Since Git doesn't store empty folders the steps you should follow exactly are:
Delete the old repo and start again following exactly my steps.
git clone <repo url>
Inside the folder of the cloned repo create a directory manually and name it as you want i.e sportVU.
Drag and Drop all the files you want in the sportVU direcrory.
cd to Myrepo/sportVU and type git add *
type git commit -m "added some files"
git push -u origin master.
and you should be all set

Rstudio: Changing origin for git version control of project

I originally set up git in Rstudio while enrolled in the Data Scientist's Toolbox course at Coursera. Unfortunately, I did this in my phd project. The repository no longer exists on github. I am now attempting to write my thesis in rmarkdown using knitr and bookdown. I would like to use version control, both to learn proper git workflow and to have a structured back up of everything I have done in my thesis. However, I have been unable to change the version control repository in Rstudio.
I am unable to change this in the Tools > Version control > Project setup > Git/SVN menu. The Origin: textbox is unchangable.

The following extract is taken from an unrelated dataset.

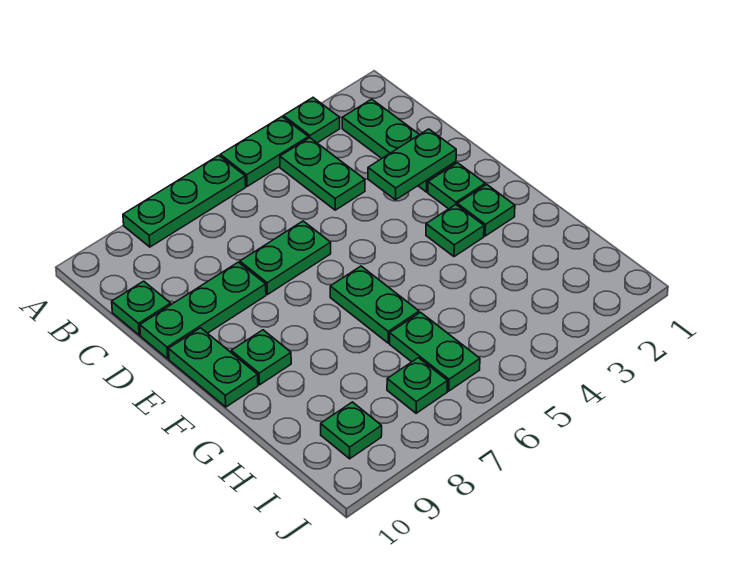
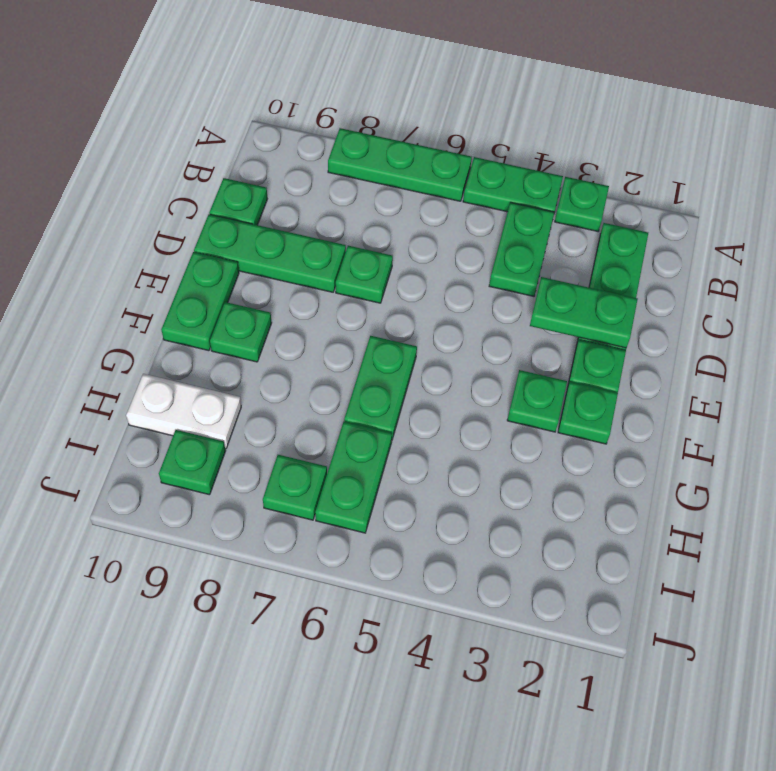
green 1x2 plate [240,221,331,294] -> green 1x1 plate [336,246,393,303]
none -> white 1x2 plate [126,374,241,449]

I tried creating a new project using the old phd project's working directory. This also cloned the version control settings.
How do I change the origin to accomplish what is described above?

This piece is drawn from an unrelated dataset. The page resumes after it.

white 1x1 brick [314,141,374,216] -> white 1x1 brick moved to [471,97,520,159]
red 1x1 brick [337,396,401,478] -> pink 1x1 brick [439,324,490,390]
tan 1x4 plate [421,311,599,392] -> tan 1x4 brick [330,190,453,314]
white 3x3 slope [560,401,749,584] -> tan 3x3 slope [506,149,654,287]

Git, Github and Rstudio are different things. You could use git as local version control tools. You might connect your local repo to Github account which is based on git by push/pull. Rstudio just makes a user interface for git and supplies the function to push the repo into remote server based on git to make version control(not only Github, but also Gitlab).
So for your issue, if you do not want to pay for github for a private repo, all of your code would be public and I don't think it is good before your finally finished your thesis. But version control could be made locally with git only. Just use git shell to control the version.
However, as a student, github could support private repo here for you. Just register and find your student package. Then just remove the url for remote repo after you cd to your workdir in command line, use the following code to find your remote url(mostly you might fing origin):
git remote -v
Then use this to remove them:
git remote rm origin
Now you could use version control locally. If you want to connect this repo to your remote github private repo, use this:
git remote add origin https://github.com/[YourUsername]/[YourRepoName].git
RStudio would find this information about git and support your following operation. Project in RStudio is different with git, although project support git as version control tool. So you need git in command line or shell to solve your problem.
This can be done by opening /your.project/.git/config
and editing the remote origin line(s), e.g. changing from git to https.
Restart Rstudio & you'll be prompted for your github username & password.
This is what worked for me for migrating from github to Azure
Go to the top right Git window in RStudio and click on the gear. Now click Shell (to open the terminal there).
#remove origin
git remote rm origin
#add new origin like Azure for me via HTTPS
git remote add origin https://USER#dev.azure.com/USER/PROJECT/_git/REPONAME
#push your local repro
git push -u origin --all
#in my case put in the PAT password if you needed to generate one.
After testing, I found some clue
Actually Rstudio is not really smart about this setting
It will first search for the git file in the Rproject folder where your Rporject file is located
if it could not, then it goes up to the folder contains your Rproject folder
However, for version control you only need coding files while RProject may contains some big files like .RData some pictures etc.
I don't find a way to manually disrupt this logic flow, the only thing you can do is to delete the current git repository setting files(which is .git folder and 2 other git setting files), then Rstudio may ask you if you want to init a new one.